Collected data
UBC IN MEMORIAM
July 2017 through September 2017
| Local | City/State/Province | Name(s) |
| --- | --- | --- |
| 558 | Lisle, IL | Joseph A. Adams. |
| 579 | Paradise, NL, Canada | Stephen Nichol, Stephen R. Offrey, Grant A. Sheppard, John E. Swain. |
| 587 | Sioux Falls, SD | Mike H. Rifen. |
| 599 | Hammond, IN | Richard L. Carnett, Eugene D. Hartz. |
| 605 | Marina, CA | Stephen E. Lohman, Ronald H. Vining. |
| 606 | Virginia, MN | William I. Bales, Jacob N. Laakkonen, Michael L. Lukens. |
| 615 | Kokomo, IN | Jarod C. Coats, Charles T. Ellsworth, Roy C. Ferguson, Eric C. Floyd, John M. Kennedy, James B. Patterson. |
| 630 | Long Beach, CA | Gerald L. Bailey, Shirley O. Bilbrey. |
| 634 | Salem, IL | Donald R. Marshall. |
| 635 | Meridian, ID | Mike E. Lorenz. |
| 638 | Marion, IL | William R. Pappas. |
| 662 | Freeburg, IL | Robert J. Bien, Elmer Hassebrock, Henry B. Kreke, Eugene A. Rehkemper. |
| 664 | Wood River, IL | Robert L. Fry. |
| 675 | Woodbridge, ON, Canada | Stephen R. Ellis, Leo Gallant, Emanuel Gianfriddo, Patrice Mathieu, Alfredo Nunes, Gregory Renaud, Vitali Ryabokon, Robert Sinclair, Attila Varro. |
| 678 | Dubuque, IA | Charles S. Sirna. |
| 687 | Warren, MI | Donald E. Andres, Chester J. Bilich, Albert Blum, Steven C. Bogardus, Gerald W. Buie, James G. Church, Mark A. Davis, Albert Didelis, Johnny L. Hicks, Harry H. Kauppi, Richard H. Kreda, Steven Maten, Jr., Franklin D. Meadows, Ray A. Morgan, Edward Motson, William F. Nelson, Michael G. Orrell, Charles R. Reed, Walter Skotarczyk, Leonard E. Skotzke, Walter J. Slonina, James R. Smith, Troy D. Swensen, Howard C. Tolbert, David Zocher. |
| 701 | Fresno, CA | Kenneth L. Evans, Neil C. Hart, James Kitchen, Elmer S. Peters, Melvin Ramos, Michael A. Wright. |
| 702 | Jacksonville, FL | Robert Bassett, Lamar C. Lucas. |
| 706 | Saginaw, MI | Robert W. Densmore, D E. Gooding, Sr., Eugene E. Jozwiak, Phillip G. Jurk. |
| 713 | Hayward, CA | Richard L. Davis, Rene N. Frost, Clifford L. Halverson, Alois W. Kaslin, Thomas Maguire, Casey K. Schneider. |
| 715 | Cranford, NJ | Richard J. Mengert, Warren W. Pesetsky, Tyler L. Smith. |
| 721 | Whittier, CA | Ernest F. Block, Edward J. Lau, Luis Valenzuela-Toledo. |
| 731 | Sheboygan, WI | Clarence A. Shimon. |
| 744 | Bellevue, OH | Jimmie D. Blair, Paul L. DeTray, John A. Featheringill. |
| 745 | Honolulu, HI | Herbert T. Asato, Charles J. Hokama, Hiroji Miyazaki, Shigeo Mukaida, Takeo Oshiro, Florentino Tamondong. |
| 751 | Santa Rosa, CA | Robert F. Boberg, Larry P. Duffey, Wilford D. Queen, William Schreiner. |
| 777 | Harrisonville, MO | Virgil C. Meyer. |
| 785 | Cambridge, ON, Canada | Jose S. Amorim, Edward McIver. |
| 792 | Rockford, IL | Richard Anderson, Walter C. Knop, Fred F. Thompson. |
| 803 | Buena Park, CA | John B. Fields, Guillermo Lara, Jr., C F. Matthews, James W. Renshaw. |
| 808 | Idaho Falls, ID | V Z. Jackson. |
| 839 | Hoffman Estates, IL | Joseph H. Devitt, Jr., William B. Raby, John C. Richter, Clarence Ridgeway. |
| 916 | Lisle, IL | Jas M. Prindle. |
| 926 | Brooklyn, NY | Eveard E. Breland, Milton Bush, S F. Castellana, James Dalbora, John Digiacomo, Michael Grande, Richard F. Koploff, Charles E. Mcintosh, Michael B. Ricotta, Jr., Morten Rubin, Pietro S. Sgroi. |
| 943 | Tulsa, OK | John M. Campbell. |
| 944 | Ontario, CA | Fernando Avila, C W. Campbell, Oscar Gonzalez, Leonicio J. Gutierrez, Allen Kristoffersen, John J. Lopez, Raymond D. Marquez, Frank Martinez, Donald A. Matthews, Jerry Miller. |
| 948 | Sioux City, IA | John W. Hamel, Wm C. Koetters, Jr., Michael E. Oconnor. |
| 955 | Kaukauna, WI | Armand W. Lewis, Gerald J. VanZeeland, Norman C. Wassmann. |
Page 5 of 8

== Exercise instructions ==
The answer must be the lines from the one containing "W. Renshaw. |" through the last line of the records, copied exactly, with nothing else.

== The completed task ==
| 803 | Buena Park, CA | John B. Fields, Guillermo Lara, Jr., C F. Matthews, James W. Renshaw. |
| 808 | Idaho Falls, ID | V Z. Jackson. |
| 839 | Hoffman Estates, IL | Joseph H. Devitt, Jr., William B. Raby, John C. Richter, Clarence Ridgeway. |
| 916 | Lisle, IL | Jas M. Prindle. |
| 926 | Brooklyn, NY | Eveard E. Breland, Milton Bush, S F. Castellana, James Dalbora, John Digiacomo, Michael Grande, Richard F. Koploff, Charles E. Mcintosh, Michael B. Ricotta, Jr., Morten Rubin, Pietro S. Sgroi. |
| 943 | Tulsa, OK | John M. Campbell. |
| 944 | Ontario, CA | Fernando Avila, C W. Campbell, Oscar Gonzalez, Leonicio J. Gutierrez, Allen Kristoffersen, John J. Lopez, Raymond D. Marquez, Frank Martinez, Donald A. Matthews, Jerry Miller. |
| 948 | Sioux City, IA | John W. Hamel, Wm C. Koetters, Jr., Michael E. Oconnor. |
| 955 | Kaukauna, WI | Armand W. Lewis, Gerald J. VanZeeland, Norman C. Wassmann. |
Page 5 of 8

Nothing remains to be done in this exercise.